## Estratto
Domenica In, i Pooh ricordano Stefano D’Orazio

Tra le band italiane più longeve di sempre, i Pooh stanno per celebrare 60 anni di carriera: un traguardo importante, che Dodi Battaglia, Red Canzian, Riccardo Fogli e Roby Facchinetti hanno condiviso in una lunga intervista nello studio di Domenica In.  “Sessant’ anni non è solo un numero. È un dono. Siamo fortunati ad essere arrivati fin qui: quando abbiamo iniziato a suonare, le band avevano una vita tra i 3 e i 5 anni”, ha spiegato Facchinetti.

L’unico dispiacere dei quattro musicisti, ad oggi, resta uno: “Arrivare a 60 anni di carriera senza Stefano D’Orazio, che era con noi sin dalla formazione iniziale”, ha spiegato alla padrona di casa Red Cazian. E in effetti, la dipartita del batterista, ha lasciato un segno indelebile nel cuore dei suoi colleghi.

“Stefano era una persona che riusciva a giocare anche sulla sua malattia, sui problemi. Trovava sempre il lato ironico in ogni situazione. Era estremamente generoso: perfino sul letto d’ospedale, con il Covid, diceva che c’era chi stava peggio di lui” ha spiegato Dodi Battaglia. “Ho un ultimo ricordo di Stefano molto chiaro. Un giorno lo chiamai e mi disse che aveva il Covid. Mi disse ‘non ti spaventare, tutto il resto va bene’, con una grandissima ironia” ha condiviso invece Facchinetti.

## Materiale fornito
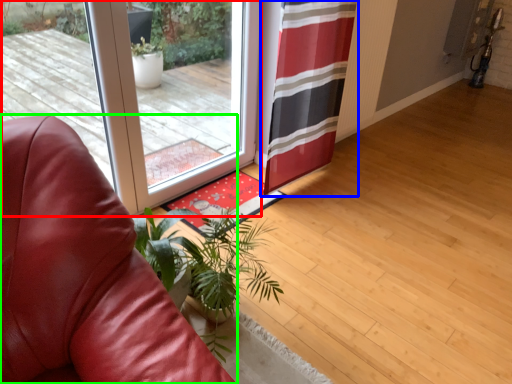
Question: Which is farther away from door (highlighted by a red box)? curtain (highlighted by a blue box) or chair (highlighted by a green box)?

## Consegna
Ricopi fedelmente il passo dell'estratto su Domenica In e i Pooh, da "Tra le band" a "dei suoi colleghi.". Il materiale fornito non ha alcun legame con l'estratto.

## Risposta scritta
Tra le band italiane più longeve di sempre, i Pooh stanno per celebrare 60 anni di carriera: un traguardo importante, che Dodi Battaglia, Red Canzian, Riccardo Fogli e Roby Facchinetti hanno condiviso in una lunga intervista nello studio di Domenica In.  “Sessant’ anni non è solo un numero. È un dono. Siamo fortunati ad essere arrivati fin qui: quando abbiamo iniziato a suonare, le band avevano una vita tra i 3 e i 5 anni”, ha spiegato Facchinetti.

L’unico dispiacere dei quattro musicisti, ad oggi, resta uno: “Arrivare a 60 anni di carriera senza Stefano D’Orazio, che era con noi sin dalla formazione iniziale”, ha spiegato alla padrona di casa Red Cazian. E in effetti, la dipartita del batterista, ha lasciato un segno indelebile nel cuore dei suoi colleghi.